No sé si te has dado cuenta que lo nuestro ya no es lo mismo… y de pronto comprendo, ¡¡vi la luz!! ¡¡por fin entiendo!!! que el que inventó aquella famosa metáfora de “romper el corazón” no pudo describir mejor ni de la manera más perfecta y dolorosa lo que estoy sintiendo en mi pecho. No, Mar, no llores, es lo mejor ¿sabes?... ¿llorando yo? Y me doy cuenta que efectivamente tengo minúsculas cosquillas en mi barbilla por las gotas que caen de mi cara a mis manos. Me abraza y siento un suspiro sobre mi frente, yo apenas me empino y le doy un beso urgente que para mi gran felicidad es correspondido. Mi enamorado se despidió enternecido y mientras yo lo veía hacerse diminuto en la vereda, pienso en el gran alivio que se siente el poder tomar el impulso para llegar al lugar seguro luego de haber colgado eternos minutos, cuando ya se han desatado todos los dedos. Pero eso ya pasó y después de haber estado tan cerca de perderlo, empiezo a hacer mil planes para ambos. Con los años que me quedan, los voy a dedicar a ti, hacerte tan feliz que te enamores más de mí, cantaba yo al unísono de Gloria Stefan. Los días pasaron, todos iguales, sin la presencia de mi novio, hoy no me ha llamado... Hoy tampoco. No me responde el celular. Ni los mails. ¡Alo! ¿Qué pasó? ¿Por qué no me has respondido? Mar, pero hemos terminado... dejémonos de ver un tiempo.
En conclusión
No había Friends, ni felinos en Animal Planet, ni una buena película en HBO, en consecuencia fui a dar con Discovery, había un gringo hablando sobre sus experiencias en su travesía por el espacio, interrumpen imágenes de los equipos, fotografías en sepia e interviene la voz de un locutor en inglés y luego de otro en español. Al final le preguntan a uno de los protagonistas del documental cómo fue su adaptación a la tierra, creí que había leído mal, ¿no habrán querido decir, su adaptación al espacio?, pero el gringo calvo responde que luego de haber estado meses sin gravedad y con disciplinadas rutinas, se siente en efecto de otro mundo… que se levanta de la cama y le pesa el cuerpo, que –como si estuviera aún en la nave- camina sujetándose de las paredes cual niño que aprende a caminar, que a veces se le ocurre dar un pequeño salto creyendo que así va a volar hacia el otro extremo de la habitación, y por último que cuando termina de beber, ha soltado su copa en el aire un par de veces creyendo que va a flotar… ante eso, expresa el calvo con pinta de bonachón, sólo me queda decirle a la gente es que yo fui astronauta, algunos ya lo saben, otro no me creen, y suelta una breve risa.

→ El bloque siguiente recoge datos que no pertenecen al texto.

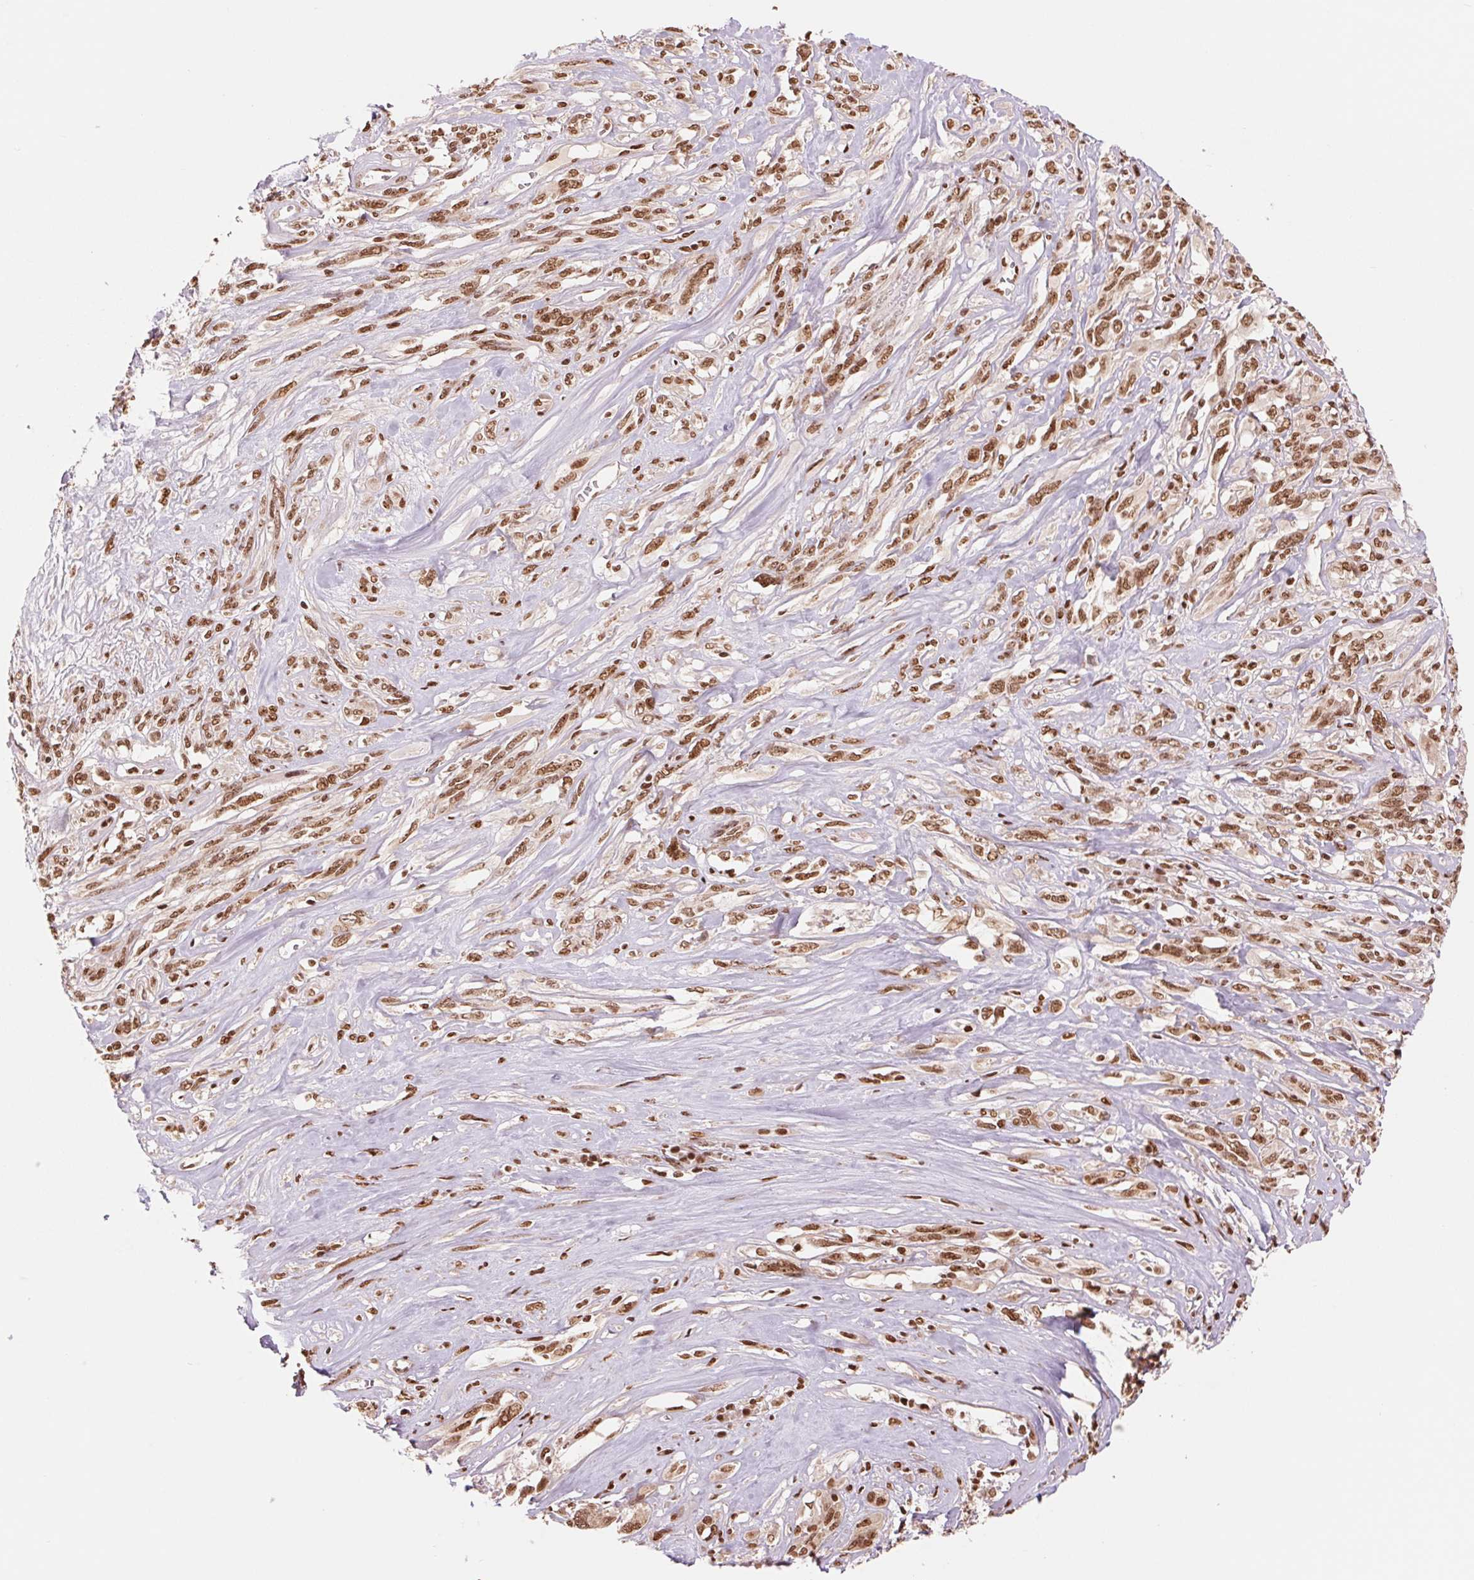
{"staining": {"intensity": "moderate", "quantity": ">75%", "location": "nuclear"}, "tissue": "melanoma", "cell_type": "Tumor cells", "image_type": "cancer", "snomed": [{"axis": "morphology", "description": "Malignant melanoma, NOS"}, {"axis": "topography", "description": "Skin"}], "caption": "A medium amount of moderate nuclear expression is present in about >75% of tumor cells in melanoma tissue.", "gene": "TTLL9", "patient": {"sex": "female", "age": 91}}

Yo Marilia, lo confieso: nunca fui astronauta, sin embargo creo que he estado en la luna.
Sucedió que no me fijé en el número de aula para saber a cual entraba, que no se me ocurrió ayudar al señor caracol a cruzar rápido la vereda y salvarlo del peligro, que ese beso no era de reconciliación sino de despedida... tal vez por eso, respondo para confusión de quienes se sorprenden de mis anecdóticas experiencias… “es que yo fui astronauta”.